# [REQUIRED ACTION 1]
Answer these questions from the post on tent cities and income inequality:
(a) How many residents did the Southern California tent city have when it sprang up in July, and how many does it have now?
(b) How many homeless men and women founded Dignity Village?
(c) What income marked the top 1 percent of Americans in 2005?
# [REQUIRED ACTION 2]
Carry on the post about tent cities and income inequality, beginning after its last sentence.

# [EXTRACT TO READ]
12.22.2007

the joads revisited

From Reuters:
Between railroad tracks and beneath the roar of departing planes sits "tent city," a terminus for homeless people. It is not, as might be expected, in a blighted city center, but in the once-booming suburbia of Southern California.

The noisy, dusty camp sprang up in July with 20 residents and now numbers 200 people, including several children, growing as this region east of Los Angeles has been hit by the U.S. housing crisis.

The unraveling of the region known as the Inland Empire reads like a 21st century version of "The Grapes of Wrath", John Steinbeck's novel about families driven from their lands by the Great Depression.

As more families throw in the towel and head to foreclosure here and across the nation, the social costs of collapse are adding up in the form of higher rates of homelessness, crime and even disease.

Further up the coast, a homeless encampment in Portland, Oregon has been designated a campground, a victory for the 60 residents and their advocates, who waged a long legal battle to win the official label. Dignity Village, made up of tents and scavenged shelters, which violate city housing codes, is now legal.

If you've read The Grapes of Wrath - which I hope you have - this will sound familiar.
"Usually, when I became homeless, I went into the woods," said the village's treasurer, Tim McCarthy. "I was all alone -- this was the first chance I had to be around other people in the same situation."

Critics of the tent city argued that the focus should instead be on creating affordable housing, but supporters say that solution would take years to implement.

Dignity Village was founded by eight homeless men and women who decided to pitch five tents on public land, saying they had nowhere else to go. Waiting lists for shelter beds, a recently released study said, is as long as 12 weeks.

The encampment has grown to include its own village council, elected officers, a Web site and nonprofit status.

Other cities try to discourage large-scale encampments of homeless people. In October, Seattle cracked down on a homeless camp in the woods. In Anchorage, Alaska, authorities cleared out about 50 sites in May because of the danger posed by campfires.

Income inequality in the US has been widening for decades, and in recent years has become significantly worse.
Income inequality grew significantly in 2005, with the top 1 percent of Americans - those with incomes that year of more than $348,000 - receiving their largest share of national income since 1928, analysis of newly released tax data shows.

The top 10 percent, roughly those earning more than $100,000, also reached a level of income share not seen since before the Depression.

# [Saved entries]

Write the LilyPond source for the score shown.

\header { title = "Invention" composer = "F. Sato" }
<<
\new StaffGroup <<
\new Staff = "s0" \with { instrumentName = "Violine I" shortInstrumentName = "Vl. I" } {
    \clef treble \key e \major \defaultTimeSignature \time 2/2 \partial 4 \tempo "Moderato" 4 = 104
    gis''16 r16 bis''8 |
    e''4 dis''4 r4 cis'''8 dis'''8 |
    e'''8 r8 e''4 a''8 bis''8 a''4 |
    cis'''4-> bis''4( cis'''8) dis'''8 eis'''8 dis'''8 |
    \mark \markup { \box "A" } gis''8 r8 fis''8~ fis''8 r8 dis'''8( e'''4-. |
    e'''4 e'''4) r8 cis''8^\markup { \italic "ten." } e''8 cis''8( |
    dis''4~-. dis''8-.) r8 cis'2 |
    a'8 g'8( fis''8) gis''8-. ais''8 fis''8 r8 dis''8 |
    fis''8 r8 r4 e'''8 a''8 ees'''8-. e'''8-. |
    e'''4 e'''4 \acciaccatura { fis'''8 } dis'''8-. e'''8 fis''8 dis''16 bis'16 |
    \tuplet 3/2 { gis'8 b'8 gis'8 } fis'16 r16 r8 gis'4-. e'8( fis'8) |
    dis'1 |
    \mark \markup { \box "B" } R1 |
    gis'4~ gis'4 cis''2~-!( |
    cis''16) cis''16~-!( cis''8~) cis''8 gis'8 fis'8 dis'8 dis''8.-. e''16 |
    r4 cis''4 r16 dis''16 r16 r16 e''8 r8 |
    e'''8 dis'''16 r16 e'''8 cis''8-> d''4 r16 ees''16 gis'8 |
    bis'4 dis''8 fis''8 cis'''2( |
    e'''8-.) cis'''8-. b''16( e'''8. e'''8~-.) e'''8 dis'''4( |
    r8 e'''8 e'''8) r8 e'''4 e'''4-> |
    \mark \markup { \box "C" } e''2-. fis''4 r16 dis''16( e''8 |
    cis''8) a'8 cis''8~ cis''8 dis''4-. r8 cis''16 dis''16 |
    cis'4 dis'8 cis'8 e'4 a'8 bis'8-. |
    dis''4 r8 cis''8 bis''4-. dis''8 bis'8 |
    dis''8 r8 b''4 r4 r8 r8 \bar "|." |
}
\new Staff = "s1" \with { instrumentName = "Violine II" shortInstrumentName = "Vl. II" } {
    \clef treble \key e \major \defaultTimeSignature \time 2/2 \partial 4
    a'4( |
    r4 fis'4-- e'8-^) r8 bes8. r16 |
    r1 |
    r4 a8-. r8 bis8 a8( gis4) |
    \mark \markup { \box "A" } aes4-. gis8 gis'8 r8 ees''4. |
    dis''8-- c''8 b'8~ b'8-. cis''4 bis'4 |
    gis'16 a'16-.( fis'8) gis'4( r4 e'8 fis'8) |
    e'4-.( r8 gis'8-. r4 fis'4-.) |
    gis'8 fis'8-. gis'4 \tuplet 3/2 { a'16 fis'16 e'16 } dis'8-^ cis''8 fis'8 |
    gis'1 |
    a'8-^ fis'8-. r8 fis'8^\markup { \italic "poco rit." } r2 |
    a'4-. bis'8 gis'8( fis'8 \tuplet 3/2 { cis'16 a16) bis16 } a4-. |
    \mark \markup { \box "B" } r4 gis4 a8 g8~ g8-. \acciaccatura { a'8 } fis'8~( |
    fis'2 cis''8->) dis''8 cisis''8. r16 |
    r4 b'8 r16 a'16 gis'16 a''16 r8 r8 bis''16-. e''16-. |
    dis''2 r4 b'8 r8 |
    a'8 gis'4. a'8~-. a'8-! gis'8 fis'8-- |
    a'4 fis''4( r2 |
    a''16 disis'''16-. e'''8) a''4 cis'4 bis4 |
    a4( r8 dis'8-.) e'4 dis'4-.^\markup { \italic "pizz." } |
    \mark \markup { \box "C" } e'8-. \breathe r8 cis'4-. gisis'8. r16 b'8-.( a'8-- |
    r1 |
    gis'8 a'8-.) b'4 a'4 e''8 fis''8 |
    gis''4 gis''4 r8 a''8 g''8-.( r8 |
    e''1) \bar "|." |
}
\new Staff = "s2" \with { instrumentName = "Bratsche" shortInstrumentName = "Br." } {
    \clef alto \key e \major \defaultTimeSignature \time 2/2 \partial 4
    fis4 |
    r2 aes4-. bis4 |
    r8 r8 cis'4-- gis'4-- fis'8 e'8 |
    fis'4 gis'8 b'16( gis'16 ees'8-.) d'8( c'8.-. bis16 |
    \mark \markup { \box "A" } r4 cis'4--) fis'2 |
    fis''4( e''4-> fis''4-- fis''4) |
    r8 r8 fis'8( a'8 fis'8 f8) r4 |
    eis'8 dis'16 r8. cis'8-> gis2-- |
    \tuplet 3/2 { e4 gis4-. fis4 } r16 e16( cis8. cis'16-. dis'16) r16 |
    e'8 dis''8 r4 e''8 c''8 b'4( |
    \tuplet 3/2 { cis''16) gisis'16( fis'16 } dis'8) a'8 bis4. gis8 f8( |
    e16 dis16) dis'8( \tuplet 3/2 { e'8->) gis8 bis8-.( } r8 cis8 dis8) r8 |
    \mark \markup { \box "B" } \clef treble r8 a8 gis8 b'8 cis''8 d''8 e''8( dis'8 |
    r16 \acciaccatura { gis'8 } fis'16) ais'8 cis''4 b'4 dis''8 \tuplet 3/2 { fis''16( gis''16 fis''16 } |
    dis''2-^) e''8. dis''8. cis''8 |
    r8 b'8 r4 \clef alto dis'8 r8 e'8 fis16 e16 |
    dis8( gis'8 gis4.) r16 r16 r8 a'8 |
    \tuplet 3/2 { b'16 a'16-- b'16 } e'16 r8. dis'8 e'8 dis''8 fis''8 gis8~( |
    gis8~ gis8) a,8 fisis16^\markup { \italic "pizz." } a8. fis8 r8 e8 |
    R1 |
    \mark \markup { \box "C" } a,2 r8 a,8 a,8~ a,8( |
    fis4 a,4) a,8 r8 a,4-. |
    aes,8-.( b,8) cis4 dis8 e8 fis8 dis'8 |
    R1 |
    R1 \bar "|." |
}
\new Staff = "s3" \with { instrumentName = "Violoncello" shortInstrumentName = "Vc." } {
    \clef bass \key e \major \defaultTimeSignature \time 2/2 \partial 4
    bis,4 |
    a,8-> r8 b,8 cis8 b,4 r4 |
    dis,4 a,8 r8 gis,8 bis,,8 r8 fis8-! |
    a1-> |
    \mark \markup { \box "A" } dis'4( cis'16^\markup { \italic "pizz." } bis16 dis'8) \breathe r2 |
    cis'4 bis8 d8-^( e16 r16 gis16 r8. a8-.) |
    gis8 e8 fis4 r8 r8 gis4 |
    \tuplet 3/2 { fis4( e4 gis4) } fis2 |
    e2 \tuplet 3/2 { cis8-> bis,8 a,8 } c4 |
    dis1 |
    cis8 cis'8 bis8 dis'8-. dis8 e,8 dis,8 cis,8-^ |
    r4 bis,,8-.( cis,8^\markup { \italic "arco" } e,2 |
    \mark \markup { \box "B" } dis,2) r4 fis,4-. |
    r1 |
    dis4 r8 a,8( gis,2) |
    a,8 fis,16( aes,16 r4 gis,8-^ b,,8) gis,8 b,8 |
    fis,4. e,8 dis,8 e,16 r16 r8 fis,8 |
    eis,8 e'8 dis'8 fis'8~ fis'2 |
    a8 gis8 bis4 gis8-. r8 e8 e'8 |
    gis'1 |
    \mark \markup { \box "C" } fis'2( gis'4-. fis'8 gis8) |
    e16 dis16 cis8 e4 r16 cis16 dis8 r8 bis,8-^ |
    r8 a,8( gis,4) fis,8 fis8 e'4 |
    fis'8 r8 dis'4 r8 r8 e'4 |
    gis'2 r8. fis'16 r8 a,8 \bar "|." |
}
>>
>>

# [ANSWER BOX 1]
(a) It started with 20 residents and now has 200.
(b) Eight.
(c) More than $348,000.

# [ANSWER BOX 2]
While total reported income in the United States increased almost 9 percent in 2005, the most recent year for which such data is available, average incomes for those in the bottom 90 percent dipped slightly compared with the year before, dropping $172, or 0.6 percent.

The gains went largely to the top 1 percent, whose incomes rose to an average of more than $1.1 million each, an increase of more than $139,000, or about 14 percent.

The new data also shows that the top 300,000 Americans collectively enjoyed almost as much income as the bottom 150 million Americans. Per person, the top group received 440 times as much as the average person in the bottom half earned, nearly doubling the gap from 1980.

. . .

The disparities may be even greater for another reason. The Internal Revenue Service estimates that it is able to accurately tax 99 percent of wage income but that it captures only about 70 percent of business and investment income, most of which flows to upper-income individuals, because not everybody accurately reports such figures.

. . .

Robert Greenstein, executive director of the Center on Budget and Policy Priorities, an advocacy group for the poor, said the data understated the widening disparity between the top 1 percent and the rest of the country.

He said that in addition to rising incomes and reduced taxes, the equation should take into account cuts in fringe benefits to workers and in government services that middle-class and poor Americans rely on more than the affluent. These include health care, child care and education spending. The analysis by the two professors showed that the top 10 percent of Americans collected 48.5 percent of all reported income in 2005.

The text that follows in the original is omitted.